先ほど、僕は出来る先生を持つべきだと言いました。ここまでの話では、その先生に頼ることが無いように見えますが、圧倒的な技術を持つ人がバックに構えてくれることは本当に心強いことです。間違ってはいけません。最高の先生は、何でも聞ける先生ではありません。自分の技術力を少し前進するための手助けをしてくれる先生です。これは持論ですが、なんでも教えてもらえると思い込むことと環境はとても危険なことだと思います。いち早く、答えを見つける嗅覚を得るためには、教えてもらうという姿勢ではなく、何としてでもプログラミングを上達させるぞという気持ちが上達を左右すると思います。ぐぐって、ぐぐって、ぐぐって、小さい機能なのに何時間も悩んだ末、先生に聞くことを強くオススメします。その悩んだ時間は本当に貴重な時間です。きっと、答えの見つけ方が身に付いてくると思います。

 

僕の例を示します。

僕は大学一年の終わりまで、プログラミングの「ぷ」の字もわからない状態でした。中学生などからパソコンが好きというわけではなく、一般のコンピュータリテラシーしかありませんでした。大学一年生の終わりに知人にアプリを創ってみないかという誘いを受け、興味本位で本を買いました。それが今のアルバイト先の社長の著書でした。

 

改訂新版 基礎Ruby on Rails (IMPRESS KISO SERIES)
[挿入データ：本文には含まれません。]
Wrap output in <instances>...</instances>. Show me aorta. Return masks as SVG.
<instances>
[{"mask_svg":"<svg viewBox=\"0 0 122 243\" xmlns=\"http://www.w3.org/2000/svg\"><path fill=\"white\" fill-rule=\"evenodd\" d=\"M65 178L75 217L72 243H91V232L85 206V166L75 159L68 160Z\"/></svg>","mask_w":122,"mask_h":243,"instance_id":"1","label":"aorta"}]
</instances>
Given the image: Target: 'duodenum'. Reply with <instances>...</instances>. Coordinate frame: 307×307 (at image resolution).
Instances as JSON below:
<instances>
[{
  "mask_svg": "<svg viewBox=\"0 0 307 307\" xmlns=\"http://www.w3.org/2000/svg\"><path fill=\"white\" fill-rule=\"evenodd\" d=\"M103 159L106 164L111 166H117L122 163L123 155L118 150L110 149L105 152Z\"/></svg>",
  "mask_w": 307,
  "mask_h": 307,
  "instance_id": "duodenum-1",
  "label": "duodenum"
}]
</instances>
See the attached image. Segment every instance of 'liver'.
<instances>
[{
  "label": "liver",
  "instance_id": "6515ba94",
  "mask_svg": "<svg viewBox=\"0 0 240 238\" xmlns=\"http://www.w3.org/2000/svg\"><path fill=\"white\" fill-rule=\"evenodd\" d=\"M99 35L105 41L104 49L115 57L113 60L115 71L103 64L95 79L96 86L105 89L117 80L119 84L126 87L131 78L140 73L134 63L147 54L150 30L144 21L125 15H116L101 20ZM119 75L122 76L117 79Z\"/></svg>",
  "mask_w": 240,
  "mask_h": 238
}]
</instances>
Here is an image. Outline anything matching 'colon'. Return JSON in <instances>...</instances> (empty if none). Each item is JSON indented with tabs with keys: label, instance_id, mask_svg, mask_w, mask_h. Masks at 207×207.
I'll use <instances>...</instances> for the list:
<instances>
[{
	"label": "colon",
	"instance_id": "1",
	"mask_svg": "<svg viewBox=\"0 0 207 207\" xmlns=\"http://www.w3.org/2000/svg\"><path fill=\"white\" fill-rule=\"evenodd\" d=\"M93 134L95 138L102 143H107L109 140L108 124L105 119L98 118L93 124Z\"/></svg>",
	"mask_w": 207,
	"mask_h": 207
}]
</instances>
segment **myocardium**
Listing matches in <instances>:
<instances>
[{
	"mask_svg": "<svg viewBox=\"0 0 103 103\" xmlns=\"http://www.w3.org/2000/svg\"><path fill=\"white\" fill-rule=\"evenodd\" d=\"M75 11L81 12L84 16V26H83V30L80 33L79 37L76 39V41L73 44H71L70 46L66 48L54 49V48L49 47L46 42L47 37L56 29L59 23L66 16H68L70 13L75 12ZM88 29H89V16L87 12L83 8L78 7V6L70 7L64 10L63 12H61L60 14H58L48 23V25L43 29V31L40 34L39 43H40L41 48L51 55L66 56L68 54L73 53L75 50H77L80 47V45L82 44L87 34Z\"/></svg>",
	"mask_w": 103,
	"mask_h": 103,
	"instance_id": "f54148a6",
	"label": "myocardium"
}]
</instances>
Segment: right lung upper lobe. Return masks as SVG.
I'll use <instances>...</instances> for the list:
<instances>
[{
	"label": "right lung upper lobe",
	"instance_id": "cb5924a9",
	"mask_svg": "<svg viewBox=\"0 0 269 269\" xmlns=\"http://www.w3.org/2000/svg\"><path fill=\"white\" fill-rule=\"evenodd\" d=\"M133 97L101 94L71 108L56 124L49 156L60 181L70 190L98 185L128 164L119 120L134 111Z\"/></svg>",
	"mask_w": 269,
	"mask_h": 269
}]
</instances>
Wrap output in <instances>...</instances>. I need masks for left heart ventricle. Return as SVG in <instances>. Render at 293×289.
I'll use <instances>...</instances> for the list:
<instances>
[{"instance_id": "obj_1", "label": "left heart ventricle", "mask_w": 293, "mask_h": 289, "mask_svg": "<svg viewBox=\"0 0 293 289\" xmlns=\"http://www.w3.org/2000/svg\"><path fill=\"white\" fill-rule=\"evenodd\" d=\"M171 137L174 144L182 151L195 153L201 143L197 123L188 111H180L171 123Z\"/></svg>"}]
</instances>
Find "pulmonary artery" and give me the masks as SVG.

改訂新版 基礎Ruby on Rails (IMPRESS KISO SERIES)

 

 本の通りに進んでいったのですが、割と初めの方でエラーが起き、それ以上進めなくなってしまいました。高いお金を支払ったにも関わらず、すぐエラーで進めなくなったことに憤りを感じた僕は著者にその旨のメールを送りつけました。今でも本当に感謝しているのですが、突然のメールにも関わらず、懇切丁寧に返事をしてくれたので、調子にのって度々メールを送っていました。その時期、会社も人手を求めていたのか、ひょんなことから声がかかり、今の職を得て、2年間ほどアルバイトとして働かせてもらいました。

僕にとって、メールを送りつけたことが、プログラミングの世界に足をつっこむ"一歩"だったと思います。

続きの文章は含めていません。